Another election, another minority, unless . .
WITHOUT A DOUBT, most Canadians don't want another federal election, yet it seems fairly certain not only that they're going to have one but that the result will be similar to that achieved by the last three trots to the polls — a minority government.
For entirely different reasons, both the governing Conservatives and the opposition Liberals seem to want an election, and until Monday both the New Democrats and Bloc Québecois seemed to be as determined as the Liberals to bring the government down in a confidence vote.
The Conservatives want one now because Prime Minister Stephen Harper thinks he knows how to garner a majority this time after coming so close to achieving one last year.

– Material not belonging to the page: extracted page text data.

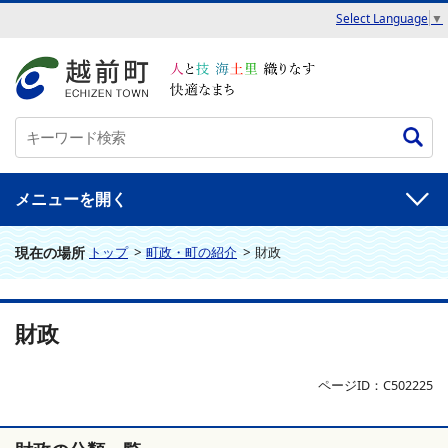
Select Language
▼
メニュー
現在の場所
トップ
>
町政・町の紹介
>
財政
財政
ページID：C502225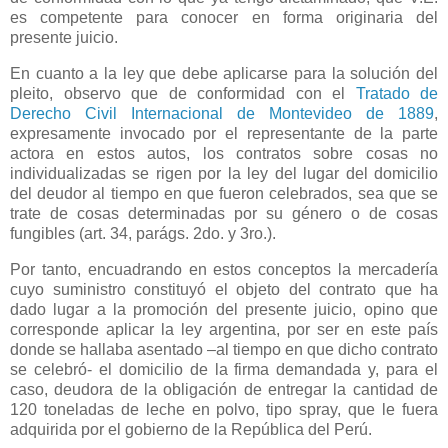
es competente para conocer en forma originaria del
presente juicio.
En cuanto a la ley que debe aplicarse para la solución del
pleito, observo que de conformidad con el
Tratado de
Derecho Civil Internacional de Montevideo de 1889
,
expresamente invocado por el representante de la parte
actora en estos autos, los contratos sobre cosas no
individualizadas se rigen por la ley del lugar del domicilio
del deudor al tiempo en que fueron celebrados, sea que se
trate de cosas determinadas por su género o de cosas
fungibles (art. 34, parágs. 2do. y 3ro.).
Por tanto, encuadrando en estos conceptos la mercadería
cuyo suministro constituyó el objeto del contrato que ha
dado lugar a la promoción del presente juicio, opino que
corresponde aplicar la ley argentina, por ser en este país
donde se hallaba asentado –al tiempo en que dicho contrato
se celebró- el domicilio de la firma demandada y, para el
caso, deudora de la obligación de entregar la cantidad de
120 toneladas de leche en polvo, tipo spray, que le fuera
adquirida por el gobierno de
la República
del Perú.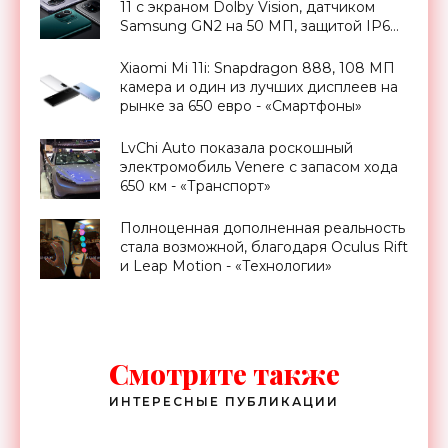
11 с экраном Dolby Vision, датчиком
Samsung GN2 на 50 МП, защитой IP68
и батареей на 5000 мАч за $761 -
«Смартфоны»
Xiaomi Mi 11i: Snapdragon 888, 108 МП
камера и один из лучших дисплеев на
рынке за 650 евро - «Смартфоны»
LvChi Auto показала роскошный
электромобиль Venere с запасом хода
650 км - «Транспорт»
Полноценная дополненная реальность
стала возможной, благодаря Oculus Rift
и Leap Motion - «Технологии»
Смотрите также
ИНТЕРЕСНЫЕ ПУБЛИКАЦИИ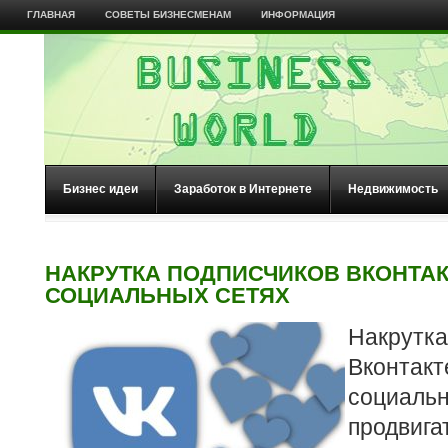
ГЛАВНАЯ
СОВЕТЫ БИЗНЕСМЕНАМ
ИНФОРМАЦИЯ
Бизнес идеи
Заработок в Интернете
Недвижимость
НАКРУТКА ПОДПИСЧИКОВ ВКОНТАК
СОЦИАЛЬНЫХ СЕТЯХ
Накрут
Вконт
социальн
продвиг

His plan became fairly obvious last week with the production of a furtively recorded speech the Prime Minister gave to Tory faithful in Sault Ste. Marie. In it, he pitched for a majority government to teach the opposition parties a lesson should they, as expected, combine to vote down the government.
If the Liberals gained enough seats to return to power with the support of "the socialists and separatists," he said, "imagine how many left-wing ideologues they would be putting in the courts, federal institutions, agencies, the Senate. I should say, how many more they would be putting in."
He went on to suggest that a Liberal government would also create a "bloated bureaucracy" to run a national daycare program, introduce a carbon tax and raise other taxes, be "soft on crime" and provide support for "leftwing fringe groups" that mount court challenges.
As might have been expected, Liberal Leader Michael Ignatieff responded by restating his position against entering any coalition with the NDP, while leaving the door open to co-operation with the other parties.
Although he didn't outline how he'd work with the NDP and/or the Bloc, he noted there were "many models" of minority governments, and Canada had minority governments in the past "that were among the most productive in the history of our country — Mr. Trudeau's government, Mr. Pearson's government.
"They were not coalition governments," he said. "They worked wonderfully well. They produced great results for Canadians."
The Liberal leader promised only to present voters "with a very clear alternative" to the Conservatives, a "moderate government of the centre."
Perhaps. However, as matters stand it's much more likely that a 37-day election campaign this fall would result in few changes in terms of overall popularity, with the Conservatives likely to lose seats in Quebec and gain a few elsewhere, emerging with more seats but about the same share of the popular vote as the Liberals.
As for the other parties, there's likely to be just as little change, with the New Democrats and Bloc keeping the seats they now have and the Green Party continuing to command nearly one vote in 10 but failing to win a single seat among the 308 up for grabs.
As for the Prime Minister's remark about "left wing ideologues," we were left searching for a good definition of the term. Not finding it in any printed dictionary, we turned to the Net and with help from Google came up with two from the Merriam-Webster online dictionary. Tracing the term to the French idéologue, it offered: 1. an impractical idealist; theorist; 2. an often blindly partisan advocate or adherent of a particular ideology.
Well, there's no doubt that we once did indeed have left-wing politicians who fit that description, many of them card-carrying members of the Communist Party of Canada.
But in more recent years we have witnessed NDP governments in Ontario, British Columbia, Saskatchewan, Manitoba and now Nova Scotia, most of which governed their provinces in much the same way Liberal regimes had. And the Harper speech came in the same month he had picked Manitoba's former NDP premier, Gary Doer, to succeed Michael Wilson as Canada's ambassador to the United States.
As we see it, the true "ideologues" in Canada are more often on the right, not left, side of the political spectrum.
All this leaves us wondering what would happen if Mr. Ignatieff and NDP Leader Jack Layton were merely to reach an accommodation under which their parties would field candidates only in ridings which each had a chance of winning, while allowing local riding associations to pick a single candidate who would be endorsed by both parties.
Unprecedented as such an arrangement would be, it would greatly increase the likelihood that the two parties' representation in the House of Commons would come close to the roughly 50 per cent combined popular support they currently enjoy.
It might also be a first step toward Canada having something approaching a two-party system similar to that in the United States, with both the Liberals and Conservatives having broadly based memberships with a blending of "centrists" and "wingers."